| Text block |
--
Now, there are a few things to think of while you're at it. When checking dump files like this, you need to generate .pdb files when you compile and link your executable. Otherwise there's no chance of mapping the dump data to human readable data, e.g. to get good callstacks and values of variables etc. This also means that you have to save these .pdb files. You need to be able to match them exactly against that very release. Since the dump files are date stamped with the date stamp of the executable, the debugger needs the exact pdb files. It doesn't matter if your code hasn't changed a single bit, if the .pdb files belong to another compilation session, you're toast.
I encourage every windows win32 developer to check out Oleg Starodumov's site DebugInfo.com. It contains a lot of samples and tutorials and how you can configure and tune your dump file generation. There are of course a myriad of ways to exclude certain data, create your custom debug message to attach to the dump etc.
--
| Record extracts |
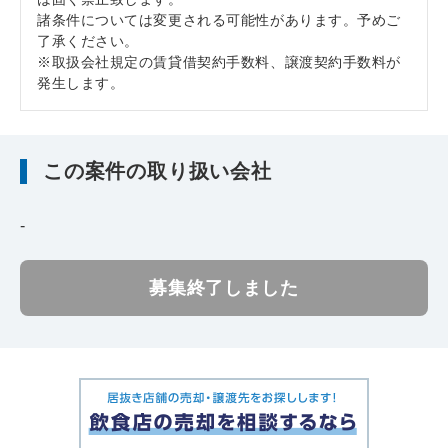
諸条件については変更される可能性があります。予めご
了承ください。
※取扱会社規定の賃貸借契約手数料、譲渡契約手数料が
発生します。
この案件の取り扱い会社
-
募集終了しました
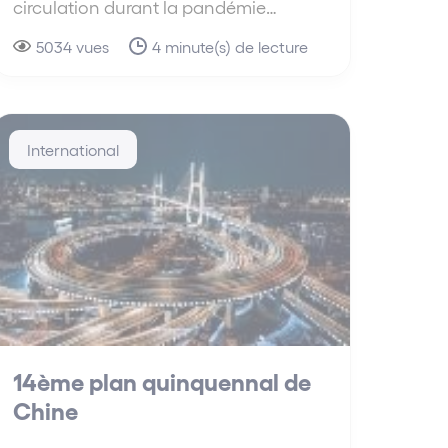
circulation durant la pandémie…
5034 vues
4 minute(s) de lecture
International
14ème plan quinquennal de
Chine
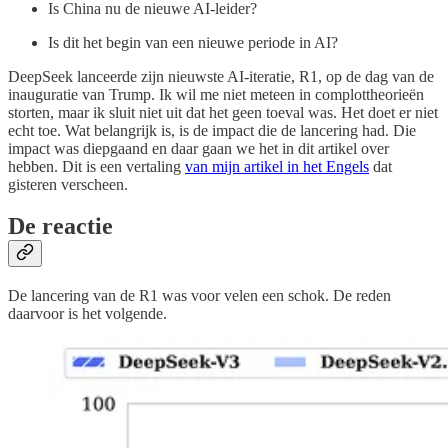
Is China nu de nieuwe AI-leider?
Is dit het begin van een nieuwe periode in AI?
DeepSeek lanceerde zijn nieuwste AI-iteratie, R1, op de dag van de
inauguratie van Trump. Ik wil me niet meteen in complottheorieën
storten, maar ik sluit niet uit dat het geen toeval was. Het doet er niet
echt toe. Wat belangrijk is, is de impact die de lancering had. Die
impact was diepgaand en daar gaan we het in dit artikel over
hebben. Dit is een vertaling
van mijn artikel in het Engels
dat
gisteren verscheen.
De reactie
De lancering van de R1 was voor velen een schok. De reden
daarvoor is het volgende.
--
| Aim of the task |
In the passage on dump files, swap "executable" for "binary" and give the stretch from "Now, there are" through "session, you're toast." again. The rows are not needed here.

| Answer to the exercise |
Now, there are a few things to think of while you're at it. When checking dump files like this, you need to generate .pdb files when you compile and link your binary. Otherwise there's no chance of mapping the dump data to human readable data, e.g. to get good callstacks and values of variables etc. This also means that you have to save these .pdb files. You need to be able to match them exactly against that very release. Since the dump files are date stamped with the date stamp of the binary, the debugger needs the exact pdb files. It doesn't matter if your code hasn't changed a single bit, if the .pdb files belong to another compilation session, you're toast.